═══ Data in this exercise ═══

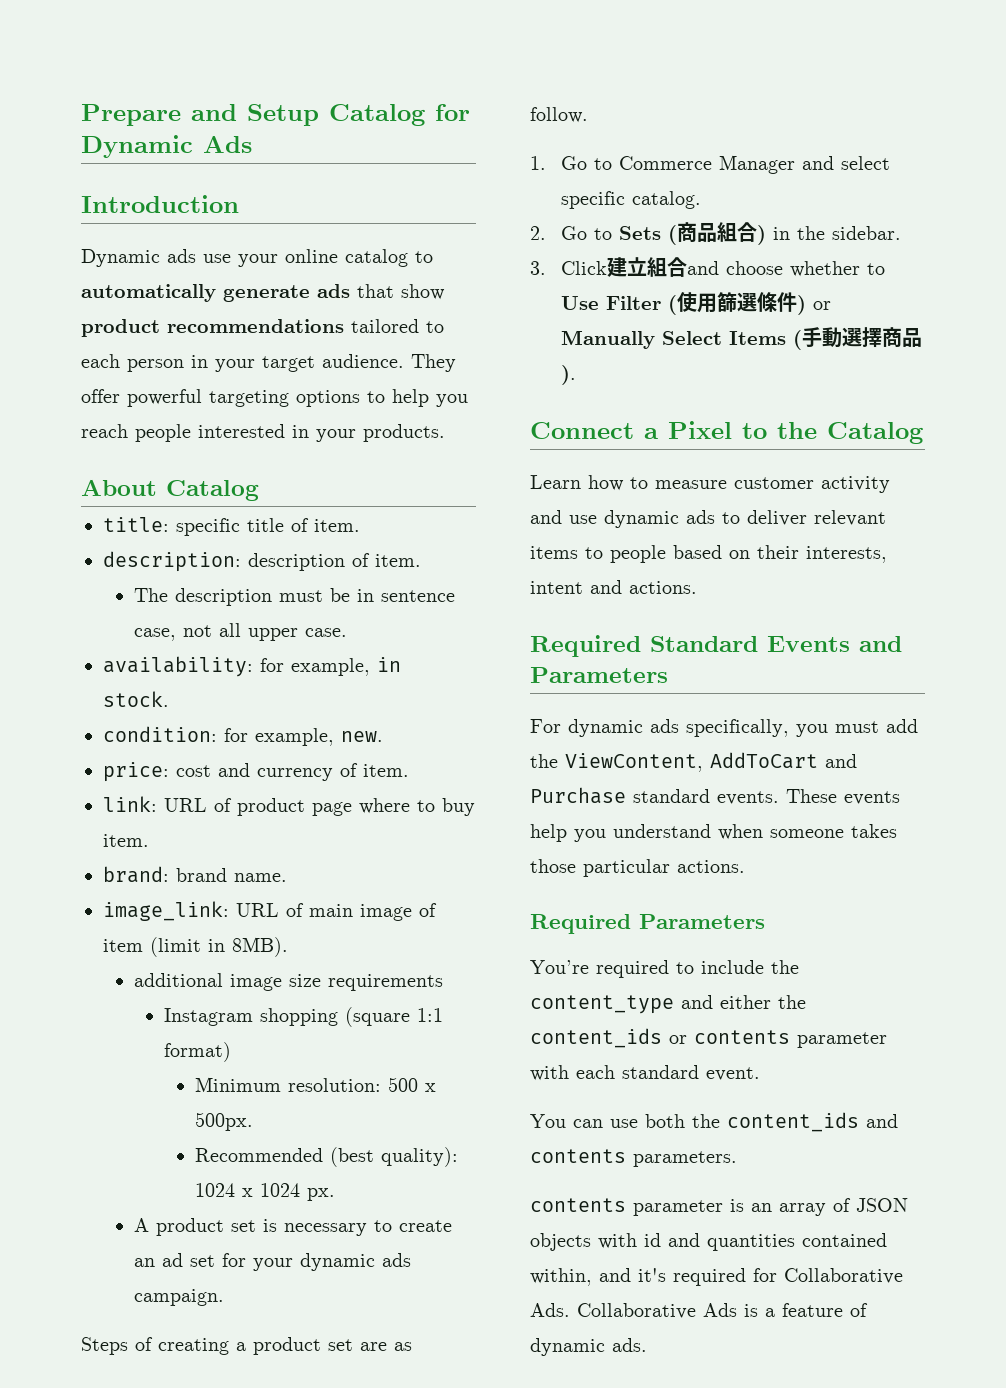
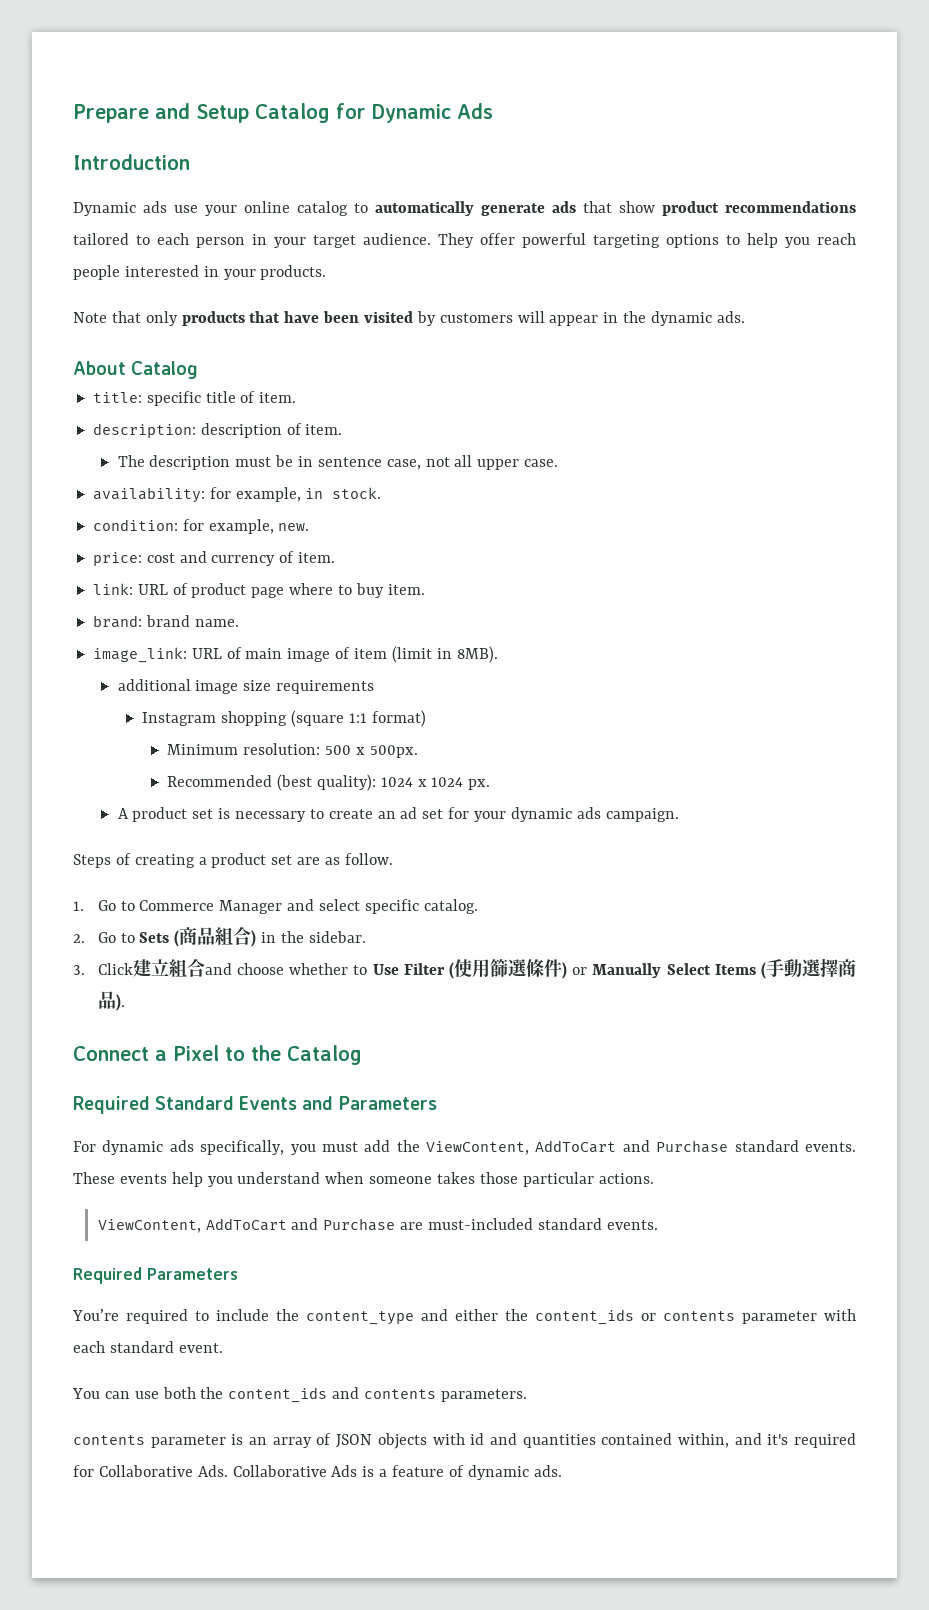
(445, 433) none -> [73,311,745,326] // Note that only products that have been visited by customers will appear in the dynamic ads.
[530,475,890,493] [530,510,886,528] [530,545,887,563] [530,580,697,594] // Learn how to measure customer activity and use dynamic ads to deliver relevant items to people based on their interests, intent and actions. -> (362, 1055) none
(745, 866) none -> [97,1218,658,1233] // ViewContent, AddToCart and Purchase are must-included standard events.

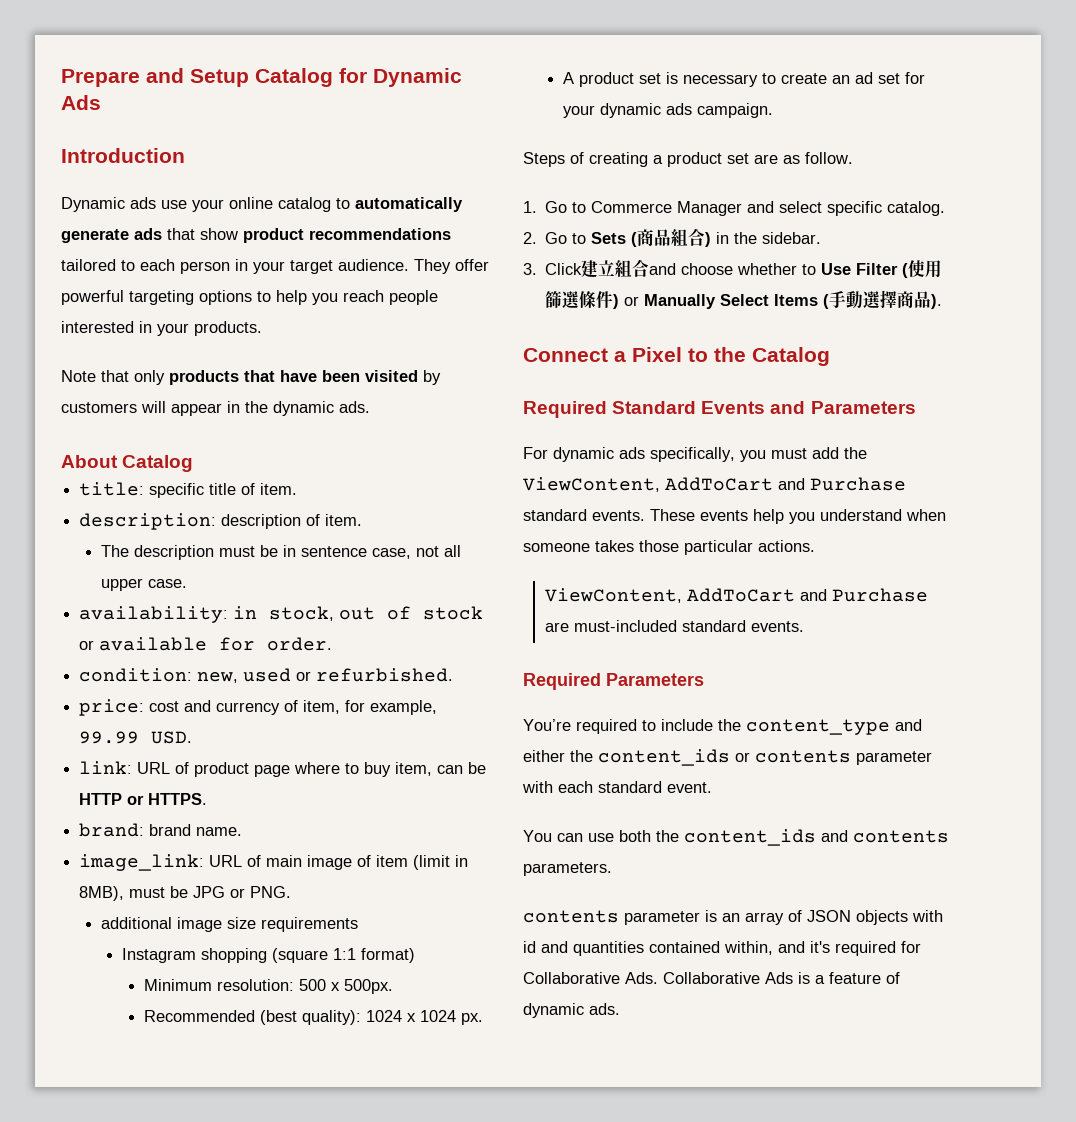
[209,487,382,502] [92,519,310,534] for example, in stock. // condition: for example, new. -> [233,606,484,621] [79,637,333,651] [79,668,454,683] in stock, out of stock or available for order. // condition: new, used or refurbished.
[298,552,336,563] item. -> [303,700,438,715] [79,731,193,744] item, for example, 99.99 USD.
[387,584,425,595] item. -> [395,762,487,776] [79,793,208,805] item, can be HTTP or HTTPS.
[456,646,498,663] 8MB). -> [79,886,292,901] 8MB), must be JPG or PNG.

═══

▸ Directive
A single number is the answer: the number of lines in the entries that contain "dynamic".

▸ Answer to the exercise
2